Yesterday a friend of mine sent me a section of her traffic logs that were showing some odd information. According to what was recorded there her brand new, as of yet unlinked-to website was ranking on the first page of Google for the single keyword, [free]. If she actually had managed to rank for that phrase it would be an amazing feat to say the least. The competition for that single word is enormous. Unsurprisingly, when performing that actual search her site is nowhere to be found. The site in question is barely one week old, and hasn’t even been launched yet.

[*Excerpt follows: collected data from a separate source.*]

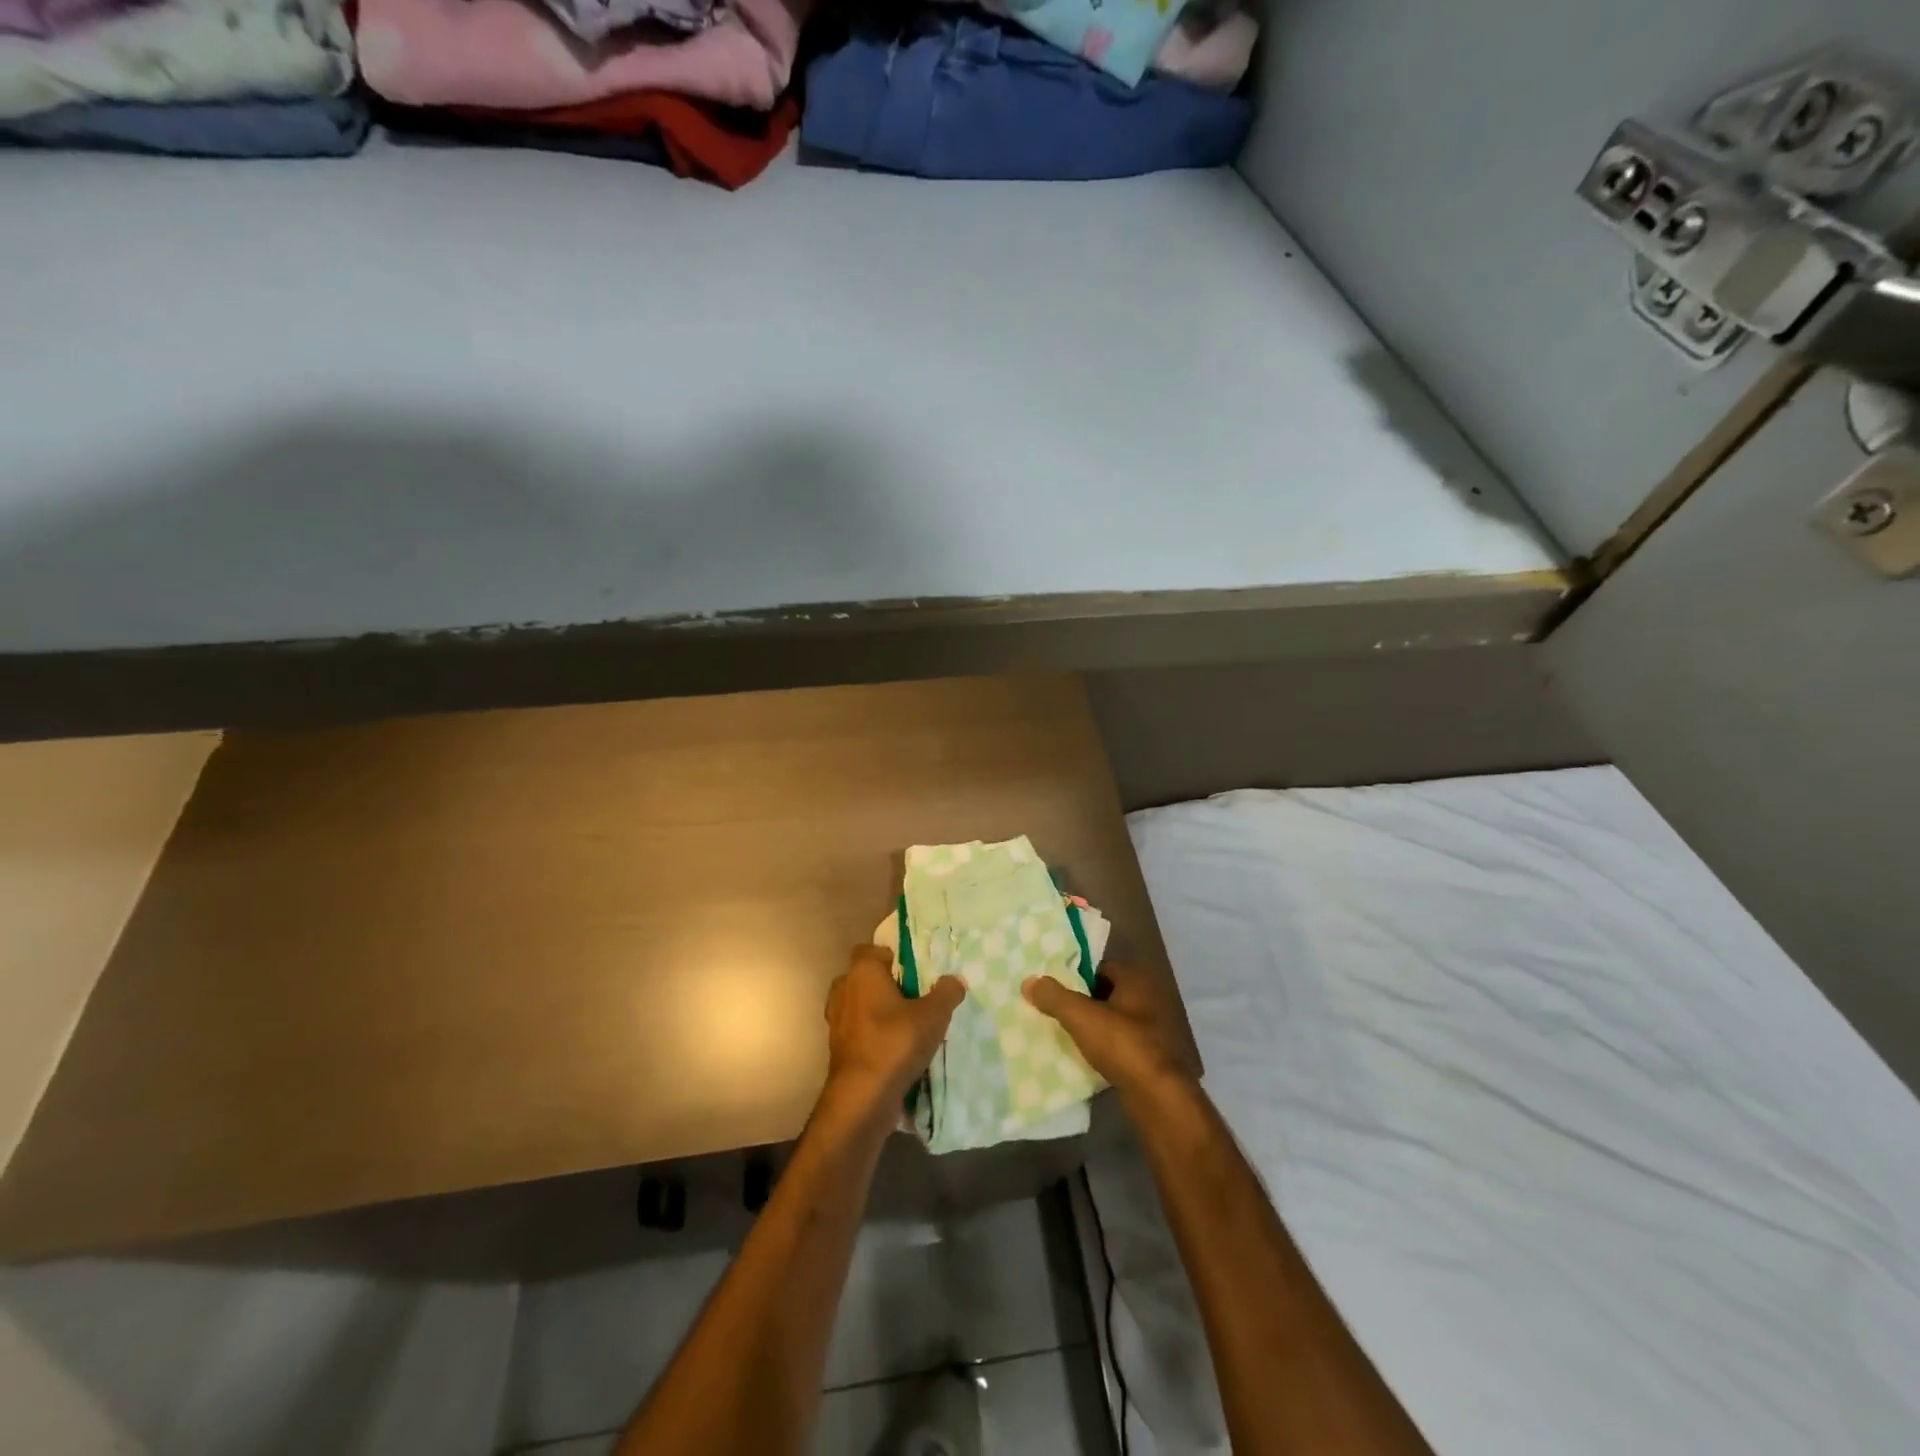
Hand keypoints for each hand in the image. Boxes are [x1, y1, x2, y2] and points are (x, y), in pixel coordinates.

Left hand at [824, 944, 965, 1112]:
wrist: (862, 1097)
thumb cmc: (895, 1043)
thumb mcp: (933, 1015)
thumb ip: (946, 993)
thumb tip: (955, 979)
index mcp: (862, 973)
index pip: (870, 950)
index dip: (891, 957)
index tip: (914, 971)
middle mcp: (844, 990)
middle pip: (863, 977)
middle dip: (884, 985)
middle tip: (912, 997)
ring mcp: (836, 1021)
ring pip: (858, 1005)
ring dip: (876, 1011)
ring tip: (905, 1024)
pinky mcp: (837, 1049)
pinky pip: (857, 1031)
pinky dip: (871, 1035)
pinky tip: (894, 1048)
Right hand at [1023, 961, 1189, 1098]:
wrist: (1156, 1096)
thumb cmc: (1121, 1044)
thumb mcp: (1081, 1016)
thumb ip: (1054, 996)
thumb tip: (1029, 981)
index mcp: (1136, 980)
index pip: (1102, 966)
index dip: (1077, 974)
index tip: (1053, 983)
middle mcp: (1147, 999)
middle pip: (1106, 993)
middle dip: (1082, 999)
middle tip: (1053, 1006)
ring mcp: (1151, 1030)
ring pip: (1113, 1019)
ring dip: (1092, 1025)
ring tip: (1062, 1030)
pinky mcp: (1149, 1057)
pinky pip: (1119, 1043)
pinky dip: (1103, 1046)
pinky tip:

What is surprising, to me anyways, is that it appears that the traffic is actually coming from a bot at Google… a bot that is cloaked, sending fake referrers, and behaving in exactly the same manner as MSN’s referrer spamming bot that first showed up a little over 2 years ago. I blogged about it back then, as did many others. Eventually, after much feedback from the community, they did halt the referrer spam practice. It was a bad idea for them to do it in the first place, and quite a few webmasters were perturbed about it. Two years was too long for it to go on, but at least they did finally stop doing it.
Now it looks like Google, for some unfathomable reason, has decided to start doing the exact same thing. The entries in my friend’s traffic logs looked like this:
18.104.22.168 – – [14/Feb/2010:16:34:03 -0600] “GET / HTTP/1.1” 200 19361 “http://www.google.com/search?hl=en&q=free&btnG=Google+Search&aq=f&oq=” “Mozilla/4.0 (compatible; MSIE 6.0; Windows NT 5.1; SV1)”
22.214.171.124 – – [14/Feb/2010:16:36:28 -0600] “GET / HTTP/1.1” 200 19361 “http://www.google.com/search?hl=en&q=free&btnG=Google+Search&aq=f&oq=” “Mozilla/4.0 (compatible; MSIE 6.0; Windows NT 5.1; SV1)”
The IP’s in question definitely belong to Google (as can be seen here 126.96.36.199, and here 188.8.131.52). However, unlike normal Googlebot IP’s, these are not associated with the Google domain name via dns. For instance, if you do a host lookup on 184.108.40.206 you will see that it resolves to the hostname crawl-66-249-71-233.googlebot.com. The IP’s that the referrer spam is coming from do not resolve to any hostname. Presumably, going on the logic that MSN gave when they were first called out for doing this, the reason for not having a reverse dns associated with the IP’s is to hide the fact that they actually are from Google. Similarly the user-agent of these bots is being cloaked as well. Instead actually identifying as Googlebot, “Mozilla/5.0 (compatible; Googlebot/2.1; +http://www.google.com/bot.html)”, these bots are pretending to be an actual user using IE6 on Windows.
Unlike actual web surfers, Google, you have no expectation of privacy. When you are a bot, skulking around trying to disguise yourself as someone else is poor netiquette to say the least. I am not sure exactly what prompted you to start doing this, but you really should just stop.
Barry Schwartz of Search Engine Land contacted Google about this, and they replied back that this is indeed them performing cloaked spidering. However, according to them it is not being done for spam detection purposes, and the particular referrers used were in error:
Turns out, we were running an experiment to detect malware targeting Hot Trends queries related to the Haiti crisis. Because this experiment was developed in response to an urgent situation we moved quickly and as a result used an incorrect Google search referrer which we’re now working to fix. Thanks for calling this issue to our attention and we apologize for any confusion we may have caused.